Der vorliegende Band enthält 170 Texte von Stefan Zweig, die vor allem seine publizistische Tätigkeit dokumentieren. Die zwischen 1900 und 1940 verfassten Texte erschienen, von wenigen Ausnahmen abgesehen, vorwiegend in Zeitungen und Zeitschriften, oder wurden bisher nicht veröffentlicht. Manche Beiträge erstrecken sich über mehrere Seiten, andere wiederum bestehen aus nur zwei oder drei Sätzen. Wie bereits im Buchtitel angedeutet, wurden die Artikel unter dem Gesichtspunkt jüdischer Themen ausgewählt. Im Anhang werden alle in den Texten genannten Personen mit biographischen Angaben aufgelistet. In den meisten Fällen existierte bisher nur der Text der Erstveröffentlichung, d.h. die hier wieder zugänglichen Arbeiten dürften den meisten heutigen Lesern und Leserinnen unbekannt sein. Das Buch besteht aus zwei Hauptabschnitten: 1. Literatur, Kunst, Musik, Sigmund Freud, Lyrik, Autobiographisches; und 2. Geschichte, Politik, Zeitgeschehen.
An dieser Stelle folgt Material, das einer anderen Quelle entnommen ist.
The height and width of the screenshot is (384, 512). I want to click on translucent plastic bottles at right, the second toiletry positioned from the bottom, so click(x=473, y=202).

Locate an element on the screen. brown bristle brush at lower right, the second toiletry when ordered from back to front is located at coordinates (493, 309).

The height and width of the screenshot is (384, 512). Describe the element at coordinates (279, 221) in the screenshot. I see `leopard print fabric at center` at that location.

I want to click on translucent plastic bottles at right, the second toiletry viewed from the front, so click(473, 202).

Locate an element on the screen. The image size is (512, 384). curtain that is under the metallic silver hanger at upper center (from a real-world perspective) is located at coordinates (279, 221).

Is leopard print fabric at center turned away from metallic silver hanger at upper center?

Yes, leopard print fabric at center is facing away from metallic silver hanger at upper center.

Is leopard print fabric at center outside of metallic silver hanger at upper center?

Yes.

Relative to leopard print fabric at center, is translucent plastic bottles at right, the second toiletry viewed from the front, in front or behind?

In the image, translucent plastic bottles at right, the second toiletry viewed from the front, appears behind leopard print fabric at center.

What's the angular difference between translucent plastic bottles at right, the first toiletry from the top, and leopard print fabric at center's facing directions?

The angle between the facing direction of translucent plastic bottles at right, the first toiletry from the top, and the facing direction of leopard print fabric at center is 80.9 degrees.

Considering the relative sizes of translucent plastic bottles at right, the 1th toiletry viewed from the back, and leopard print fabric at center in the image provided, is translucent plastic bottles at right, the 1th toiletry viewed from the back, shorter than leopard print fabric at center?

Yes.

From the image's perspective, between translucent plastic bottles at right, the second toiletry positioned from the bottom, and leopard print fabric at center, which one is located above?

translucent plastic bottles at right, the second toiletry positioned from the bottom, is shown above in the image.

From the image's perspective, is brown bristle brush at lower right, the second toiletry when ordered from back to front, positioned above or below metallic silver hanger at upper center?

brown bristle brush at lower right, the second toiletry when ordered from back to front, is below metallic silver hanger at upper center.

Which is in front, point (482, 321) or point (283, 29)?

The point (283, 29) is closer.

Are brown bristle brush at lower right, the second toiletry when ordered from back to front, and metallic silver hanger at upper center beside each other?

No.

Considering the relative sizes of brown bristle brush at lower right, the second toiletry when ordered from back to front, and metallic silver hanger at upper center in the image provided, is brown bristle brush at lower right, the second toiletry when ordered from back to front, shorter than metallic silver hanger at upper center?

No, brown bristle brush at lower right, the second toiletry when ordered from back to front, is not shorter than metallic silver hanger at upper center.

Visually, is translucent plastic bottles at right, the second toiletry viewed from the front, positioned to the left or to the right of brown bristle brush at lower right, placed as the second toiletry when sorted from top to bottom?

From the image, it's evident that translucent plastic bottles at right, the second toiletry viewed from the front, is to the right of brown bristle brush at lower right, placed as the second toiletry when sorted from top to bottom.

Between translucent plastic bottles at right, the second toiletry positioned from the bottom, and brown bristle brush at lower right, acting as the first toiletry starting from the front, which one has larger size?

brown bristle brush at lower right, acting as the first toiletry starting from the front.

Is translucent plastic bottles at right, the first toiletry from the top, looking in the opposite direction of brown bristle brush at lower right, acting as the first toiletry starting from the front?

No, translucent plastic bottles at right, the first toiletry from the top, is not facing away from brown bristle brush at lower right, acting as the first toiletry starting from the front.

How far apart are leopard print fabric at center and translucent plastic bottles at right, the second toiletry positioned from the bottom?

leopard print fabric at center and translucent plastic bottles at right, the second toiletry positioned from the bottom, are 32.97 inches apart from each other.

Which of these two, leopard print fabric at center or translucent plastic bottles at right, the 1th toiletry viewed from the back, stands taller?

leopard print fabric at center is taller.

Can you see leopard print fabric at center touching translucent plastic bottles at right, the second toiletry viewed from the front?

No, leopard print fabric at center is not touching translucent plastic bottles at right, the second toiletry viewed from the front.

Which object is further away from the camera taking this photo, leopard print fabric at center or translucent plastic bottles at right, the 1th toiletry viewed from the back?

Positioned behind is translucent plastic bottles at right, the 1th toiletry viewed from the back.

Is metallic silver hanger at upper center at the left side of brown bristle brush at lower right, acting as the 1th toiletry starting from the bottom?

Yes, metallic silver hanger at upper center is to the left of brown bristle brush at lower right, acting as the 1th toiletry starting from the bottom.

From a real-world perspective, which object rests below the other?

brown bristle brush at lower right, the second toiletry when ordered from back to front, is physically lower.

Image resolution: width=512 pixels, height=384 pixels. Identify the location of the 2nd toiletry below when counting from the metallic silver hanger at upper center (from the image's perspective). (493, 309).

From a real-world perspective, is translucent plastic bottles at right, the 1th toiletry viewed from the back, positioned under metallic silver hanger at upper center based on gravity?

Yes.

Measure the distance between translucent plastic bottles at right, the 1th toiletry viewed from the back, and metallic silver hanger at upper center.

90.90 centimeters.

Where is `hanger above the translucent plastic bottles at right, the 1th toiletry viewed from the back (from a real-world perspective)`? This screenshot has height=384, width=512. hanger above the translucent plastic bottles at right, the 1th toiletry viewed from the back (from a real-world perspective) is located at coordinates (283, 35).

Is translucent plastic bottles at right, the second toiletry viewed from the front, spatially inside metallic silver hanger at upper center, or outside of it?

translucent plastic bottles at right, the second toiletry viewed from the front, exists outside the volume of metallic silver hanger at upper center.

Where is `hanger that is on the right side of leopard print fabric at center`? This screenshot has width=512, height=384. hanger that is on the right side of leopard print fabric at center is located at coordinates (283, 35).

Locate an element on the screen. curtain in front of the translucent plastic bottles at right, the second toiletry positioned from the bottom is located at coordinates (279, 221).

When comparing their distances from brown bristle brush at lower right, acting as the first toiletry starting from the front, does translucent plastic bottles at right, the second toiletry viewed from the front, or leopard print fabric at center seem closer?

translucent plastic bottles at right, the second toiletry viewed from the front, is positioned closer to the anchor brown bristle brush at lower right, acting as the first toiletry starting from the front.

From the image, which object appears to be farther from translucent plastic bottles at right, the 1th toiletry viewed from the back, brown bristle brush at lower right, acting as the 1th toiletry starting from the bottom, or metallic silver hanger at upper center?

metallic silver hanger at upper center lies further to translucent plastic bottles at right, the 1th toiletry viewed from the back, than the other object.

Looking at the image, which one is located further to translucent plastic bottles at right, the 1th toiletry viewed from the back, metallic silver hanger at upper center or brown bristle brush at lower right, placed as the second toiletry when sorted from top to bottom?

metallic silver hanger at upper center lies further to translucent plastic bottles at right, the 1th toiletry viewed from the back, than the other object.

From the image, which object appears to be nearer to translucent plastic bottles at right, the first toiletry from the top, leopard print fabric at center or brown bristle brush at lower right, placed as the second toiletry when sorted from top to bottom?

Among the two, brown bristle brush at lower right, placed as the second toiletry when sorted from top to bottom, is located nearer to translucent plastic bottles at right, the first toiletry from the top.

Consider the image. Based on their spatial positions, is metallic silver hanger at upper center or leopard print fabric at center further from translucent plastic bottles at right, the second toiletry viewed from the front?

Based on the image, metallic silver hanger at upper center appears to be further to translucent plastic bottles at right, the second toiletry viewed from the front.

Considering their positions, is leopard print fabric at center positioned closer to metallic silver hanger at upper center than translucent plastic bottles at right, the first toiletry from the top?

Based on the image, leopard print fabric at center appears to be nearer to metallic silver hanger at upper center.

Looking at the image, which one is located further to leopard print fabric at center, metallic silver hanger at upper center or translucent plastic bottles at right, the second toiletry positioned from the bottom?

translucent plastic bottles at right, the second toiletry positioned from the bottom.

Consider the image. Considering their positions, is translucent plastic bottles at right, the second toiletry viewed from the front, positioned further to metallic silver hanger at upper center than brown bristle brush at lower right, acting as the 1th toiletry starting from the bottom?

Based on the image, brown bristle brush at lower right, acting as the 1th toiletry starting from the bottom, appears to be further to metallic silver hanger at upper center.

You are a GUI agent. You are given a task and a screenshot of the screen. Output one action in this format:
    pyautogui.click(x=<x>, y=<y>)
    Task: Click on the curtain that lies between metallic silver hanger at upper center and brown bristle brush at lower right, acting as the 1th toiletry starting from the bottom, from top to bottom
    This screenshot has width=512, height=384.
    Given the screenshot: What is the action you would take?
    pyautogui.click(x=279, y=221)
Der umfangreichste Abschnitt ist der Literatur gewidmet. Es handelt sich hier um Rezensionen, Autorenporträts, Nachrufe, Einleitungen zu Werken, etc. Die einzelnen Autoren werden in alphabetischer Reihenfolge behandelt, wären sie dagegen chronologisch aufgelistet worden, hätte man eine kurze Literaturgeschichte meist jüdischer Autoren vor sich. Von einigen Ausnahmen abgesehen (z.B. Herzl, Joseph Roth, Rathenau, Döblin, Wassermann, Werfel) geht es um unbekannte und oft jüngere Schriftsteller, die Zweig einem größeren Publikum bekannt machen will. Umfangreichere Autorenporträts befassen sich mit Personen (z.B., Herzl Wassermann), die Zweig persönlich gut kannte und Einfluss auf seine Arbeit hatten.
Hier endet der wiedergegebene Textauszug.